11-28-2012 06:43 AM - edited 11-28-2012 06:47 AM
Hi, I'm seeing a werid behaviour in my FPGA code.
We are looking at expanding the main DMA FIFO in our code and I wanted to run some benchmarks ont eh throughput with different data types (U8, U16, U32 U64 and so on) and I have noticed something quite unexpected.
The performance of a VI (Running from the RT System) depends on whether I have the "Open FPGA Reference" running from a VI or a Bitfile. I have added a wait of 250ms before running any times operations but you can see the results of writing a 4M FIFO of U8 to the FPGA target below.
This is using the exact came code after the "Open Reference".
Any ideas ays to why this would be the case? It's super reproducible in my code.
Shane.
PS I'm using LV 2011 SP1
11-28-2012 06:55 AM
Oh, I think my VI version might be throwing errors.... need to wait a while to compile before I can confirm.... D'OH!
11-28-2012 07:20 AM
Nope, I'm still seeing differences.
For sending 8M U8s per DMA I'm seeing write times of 42ms for VI and 81 ms for Bitfile. Read times are the same.
Weird.
11-28-2012 07:31 AM
Send times for 8M U16 is 60ms for Bitfile and 23ms for VI.
11-28-2012 07:53 AM
I found the soruce of the Weirdness.
If I attach a ocnstant to the "Open Reference" node with my Bitfile the format of the constant makes a difference in the timing.
If I have a format like rio://192.168.0.X/RIO0" then it takes longer than if I have an Alias defined as simple "RIO0".
I didn't say it's less werid, I just said I found the cause. Is there some kind of extra work being done AFTER opening the reference which is dependent ont he format of the location specifier? It seems like this should not matter in the slightest but what do I know?
Shane.
11-28-2012 07:56 AM - edited 11-28-2012 08:06 AM
Oh man. My Alias was pointing to a different chassis. Different hardware was the reason for the different timings.
Ignore me, I'm full of useless information recently.
Bye. I need a coffee.
Shane.
PS No, Coffee didn't help. The differences are still there if I compare Bitfiles with Rio://192.168.0.X/RIO0 format device names.
11-28-2012 09:26 AM
I'm having a little difficulty following which cases you're looking at. I believe there are 4 possible permutations:
VI Mode with resource string of "RIO0"
VI Mode with resource string of "rio://192.168.0.X/RIO0"
Bitfile Mode with resource string of "RIO0"
Bitfile Mode with resource string of "rio://192.168.0.X/RIO0"
Have you tried each of these cases?
11-28-2012 09:47 AM - edited 11-28-2012 09:47 AM
I have only tried case 3 and 4 with the VI call not having any resource input since the VI itself has that defined. Of these the VI method is fast as is the Method 3 you list whereas Method 4 in your list is slower.
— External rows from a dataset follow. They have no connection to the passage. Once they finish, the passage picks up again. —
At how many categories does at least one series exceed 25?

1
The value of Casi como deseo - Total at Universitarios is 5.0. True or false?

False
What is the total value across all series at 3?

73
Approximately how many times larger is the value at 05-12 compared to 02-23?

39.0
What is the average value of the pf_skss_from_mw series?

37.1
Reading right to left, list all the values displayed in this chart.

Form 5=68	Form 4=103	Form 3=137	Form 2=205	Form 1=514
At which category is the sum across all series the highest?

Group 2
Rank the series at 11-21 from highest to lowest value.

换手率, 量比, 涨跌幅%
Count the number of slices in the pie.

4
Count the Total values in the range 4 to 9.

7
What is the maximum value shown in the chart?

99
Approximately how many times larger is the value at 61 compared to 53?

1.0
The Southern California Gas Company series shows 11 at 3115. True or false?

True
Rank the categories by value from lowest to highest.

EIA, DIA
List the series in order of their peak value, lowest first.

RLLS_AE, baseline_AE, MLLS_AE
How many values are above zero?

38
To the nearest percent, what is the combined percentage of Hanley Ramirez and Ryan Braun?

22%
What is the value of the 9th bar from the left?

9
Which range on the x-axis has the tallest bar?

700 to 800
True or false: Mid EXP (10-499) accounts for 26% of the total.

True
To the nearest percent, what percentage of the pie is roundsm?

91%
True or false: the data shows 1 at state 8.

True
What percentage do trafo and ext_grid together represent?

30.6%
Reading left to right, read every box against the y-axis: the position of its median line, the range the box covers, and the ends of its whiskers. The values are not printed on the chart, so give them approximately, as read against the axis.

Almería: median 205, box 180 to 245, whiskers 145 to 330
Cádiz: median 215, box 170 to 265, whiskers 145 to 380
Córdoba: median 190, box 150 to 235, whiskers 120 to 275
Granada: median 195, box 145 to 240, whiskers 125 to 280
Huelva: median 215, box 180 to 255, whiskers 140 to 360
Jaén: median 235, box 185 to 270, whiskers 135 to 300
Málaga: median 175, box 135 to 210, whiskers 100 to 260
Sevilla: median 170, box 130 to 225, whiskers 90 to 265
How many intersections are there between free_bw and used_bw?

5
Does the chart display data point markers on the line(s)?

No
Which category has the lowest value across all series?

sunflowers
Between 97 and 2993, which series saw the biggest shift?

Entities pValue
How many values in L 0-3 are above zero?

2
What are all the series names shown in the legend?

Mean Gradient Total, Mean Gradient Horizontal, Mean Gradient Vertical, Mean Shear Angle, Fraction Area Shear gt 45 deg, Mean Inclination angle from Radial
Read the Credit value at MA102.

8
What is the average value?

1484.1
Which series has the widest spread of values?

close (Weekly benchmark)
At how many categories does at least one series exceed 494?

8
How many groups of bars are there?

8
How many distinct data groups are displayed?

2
What I have also noticed is that the throughput scaling for U8 to U64 is as expected (U16 requires double the time of U8, U32 double that of U16 and so on) whereas ALL FXP values require the same time (Exactly the same as U64). It seems that ALL FXP datatypes are transmitted as 64-bit which is kind of inefficient.
Shane.
11-28-2012 09:52 AM
As soon as I try the VI method with a resource control it tells me I need to recompile for the target.... I'm telling it to run on the same hardware but now I need to recompile....
11-28-2012 10:33 AM
My guess/expectation is that if you tried cases 1 and 2, 1 would have the same performance as 3, and 2 as 4.
If that is indeed the case, I believe that is expected. "rio://..." is the format for accessing remote devices. So by using that format, it's involving at least some portion of the network stack.
>> It seems that ALL FXP datatypes are transmitted as 64-bit which is kind of inefficient.
I believe this is as designed, and actually avoids introducing worse performance. The format for fixed point values in software is always 64-bit (you can think of arrays of these in software as being 8-byte aligned). If the transferred buffer of 64-bit values did not have this alignment, the processor would have to "manually" copy these values out of the dma buffer and into another buffer (increasing cpu usage and memory usage).